Students, faculty, representatives from Oklahoma’s public colleges and universities, and other supporters gathered at the state Capitol Tuesday to show appreciation for the Governor, Legislature and state Board of Equalization’s ongoing support of the Oklahoma’s Promise scholarship program and to encourage legislators to continue to fund the program.
Speakers during the Oklahoma’s Promise Day at the Capitol rally included Dara Derryberry, Oklahoma Deputy Attorney General; State Regent Michael C. Turpen; Chancellor Glen D. Johnson; Sen. Jason Smalley, Oklahoma State Senate; Rep. Jadine Nollan and Rep. Cyndi Munson, Oklahoma House of Representatives; State Chamber Executive Vice President of Government and Political Affairs Mike Jackson; and Oklahoma’s Promise recipient Sarah Kellogg.
Oklahoma’s Promise was created in 1992 by the state Legislature to help more Oklahoma families send their children to college.

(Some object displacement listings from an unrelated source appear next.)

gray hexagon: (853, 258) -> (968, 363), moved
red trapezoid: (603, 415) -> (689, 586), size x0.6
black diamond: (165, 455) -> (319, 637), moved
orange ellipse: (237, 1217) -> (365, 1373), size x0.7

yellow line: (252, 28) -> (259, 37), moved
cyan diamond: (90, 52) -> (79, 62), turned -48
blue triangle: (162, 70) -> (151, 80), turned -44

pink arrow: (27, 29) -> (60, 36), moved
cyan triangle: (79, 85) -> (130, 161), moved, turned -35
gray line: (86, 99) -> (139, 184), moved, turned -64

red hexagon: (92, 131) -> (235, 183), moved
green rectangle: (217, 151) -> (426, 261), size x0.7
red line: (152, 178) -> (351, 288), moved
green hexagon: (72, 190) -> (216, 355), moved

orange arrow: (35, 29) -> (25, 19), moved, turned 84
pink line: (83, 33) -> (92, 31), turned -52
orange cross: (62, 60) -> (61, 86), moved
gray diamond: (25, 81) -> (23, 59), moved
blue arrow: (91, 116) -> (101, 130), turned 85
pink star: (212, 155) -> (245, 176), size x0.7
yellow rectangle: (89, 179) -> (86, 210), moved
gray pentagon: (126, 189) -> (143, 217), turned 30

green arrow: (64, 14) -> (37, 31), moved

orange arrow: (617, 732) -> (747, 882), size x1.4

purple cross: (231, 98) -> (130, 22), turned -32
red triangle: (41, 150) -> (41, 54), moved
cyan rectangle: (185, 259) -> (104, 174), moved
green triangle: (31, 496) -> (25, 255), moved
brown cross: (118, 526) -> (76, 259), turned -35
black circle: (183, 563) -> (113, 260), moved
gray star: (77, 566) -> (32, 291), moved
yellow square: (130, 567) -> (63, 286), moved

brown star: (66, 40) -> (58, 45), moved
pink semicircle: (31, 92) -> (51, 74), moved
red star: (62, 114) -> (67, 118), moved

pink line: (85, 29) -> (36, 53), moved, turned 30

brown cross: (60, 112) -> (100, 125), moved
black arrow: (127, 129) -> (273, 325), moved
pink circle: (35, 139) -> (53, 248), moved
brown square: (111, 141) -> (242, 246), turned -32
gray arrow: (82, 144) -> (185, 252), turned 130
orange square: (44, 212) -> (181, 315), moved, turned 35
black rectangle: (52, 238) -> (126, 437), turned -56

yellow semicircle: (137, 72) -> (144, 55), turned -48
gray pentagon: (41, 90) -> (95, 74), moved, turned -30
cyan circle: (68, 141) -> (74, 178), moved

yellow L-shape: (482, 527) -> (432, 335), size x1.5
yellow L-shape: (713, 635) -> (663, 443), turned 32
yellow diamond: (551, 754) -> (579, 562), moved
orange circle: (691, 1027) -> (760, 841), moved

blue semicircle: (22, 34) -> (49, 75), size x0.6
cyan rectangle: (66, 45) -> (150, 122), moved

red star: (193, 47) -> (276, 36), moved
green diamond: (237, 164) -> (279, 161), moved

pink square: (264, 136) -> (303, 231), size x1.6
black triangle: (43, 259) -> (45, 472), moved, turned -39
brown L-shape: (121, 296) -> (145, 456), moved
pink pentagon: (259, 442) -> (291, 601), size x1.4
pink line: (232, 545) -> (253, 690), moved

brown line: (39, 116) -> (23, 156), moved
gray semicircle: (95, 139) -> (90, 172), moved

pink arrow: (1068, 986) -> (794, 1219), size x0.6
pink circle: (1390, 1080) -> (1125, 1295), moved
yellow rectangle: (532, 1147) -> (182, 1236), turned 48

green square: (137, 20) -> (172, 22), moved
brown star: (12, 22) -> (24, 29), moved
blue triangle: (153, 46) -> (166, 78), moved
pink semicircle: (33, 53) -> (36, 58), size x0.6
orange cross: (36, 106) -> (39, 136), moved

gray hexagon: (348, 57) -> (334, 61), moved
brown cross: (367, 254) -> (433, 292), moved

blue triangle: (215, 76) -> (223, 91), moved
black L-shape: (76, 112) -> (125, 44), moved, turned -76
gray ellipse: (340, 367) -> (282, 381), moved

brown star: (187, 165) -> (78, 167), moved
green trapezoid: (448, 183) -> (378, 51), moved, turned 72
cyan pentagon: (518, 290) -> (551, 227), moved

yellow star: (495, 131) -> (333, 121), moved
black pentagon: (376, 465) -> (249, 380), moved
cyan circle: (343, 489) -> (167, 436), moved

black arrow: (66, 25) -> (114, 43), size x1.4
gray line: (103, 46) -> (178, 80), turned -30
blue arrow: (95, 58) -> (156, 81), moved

“Since 1992, more than 85,000 qualified Oklahoma students have earned the opportunity to pursue higher education through the Oklahoma’s Promise scholarship program. These are students who committed in high school to earn good grades, take rigorous academic course work and avoid disciplinary misconduct and, as a result, have received assistance in paying their college tuition,” said Chancellor Glen D. Johnson. “Thanks to Governor Stitt and our legislators’ continued support of the Oklahoma’s Promise scholarship, we have been able to keep that promise.”
Nationally recognized as one of the country’s best college access programs, Oklahoma’s Promise is a transformational model that combines emphases on academic preparation and financial support for college. The scholarship program pays tuition at any Oklahoma public college or university until the student receives a bachelor’s degree or for five years, whichever comes first. It will also cover a portion of tuition at an accredited Oklahoma private institution or for certain public career technology programs. The scholarship does not cover the cost of fees, books, or room and board.
To be eligible, students must apply during the eighth, ninth or 10th grade, and their family’s annual income must not exceed $55,000 when they apply. A student’s family income also must not exceed $100,000 each year the student is enrolled in college.
During the current academic year, approximately 17,000 students are expected to receive the scholarship in college. Approximately 17,000 students are also projected to receive the scholarship next year.
To be eligible for the scholarship at graduation, students must achieve a minimum 2.50 GPA in 17 core courses that prepare them for college and an overall GPA of 2.50 or better for all courses in grades nine through 12. While a minimum 2.50 GPA is required, Oklahoma’s Promise graduates achieve an average high school GPA of 3.45. Oklahoma’s Promise graduates also must attend class regularly and refrain from drug and alcohol abuse and delinquent acts.
Students completing the Oklahoma’s Promise program continue to be successful academically, with high school GPAs that exceed the state average, ACT scores that exceed those of their comparable middle- and lower-income peers, and higher-than-average freshman college GPAs.
The college-going rate of Oklahoma’s Promise students exceeds the state average for high school graduates. They also have above-average full-time college enrollment, persistence and degree-completion rates. In addition, Oklahoma’s Promise college graduates get jobs and stay in Oklahoma after college at a higher rate than non-Oklahoma’s Promise graduates.
For the high school graduating class of 2018, approximately 6,000 students met the program requirements to be eligible for the scholarship.
By law, the program has a dedicated funding source that helps ensure the program is fully funded each year.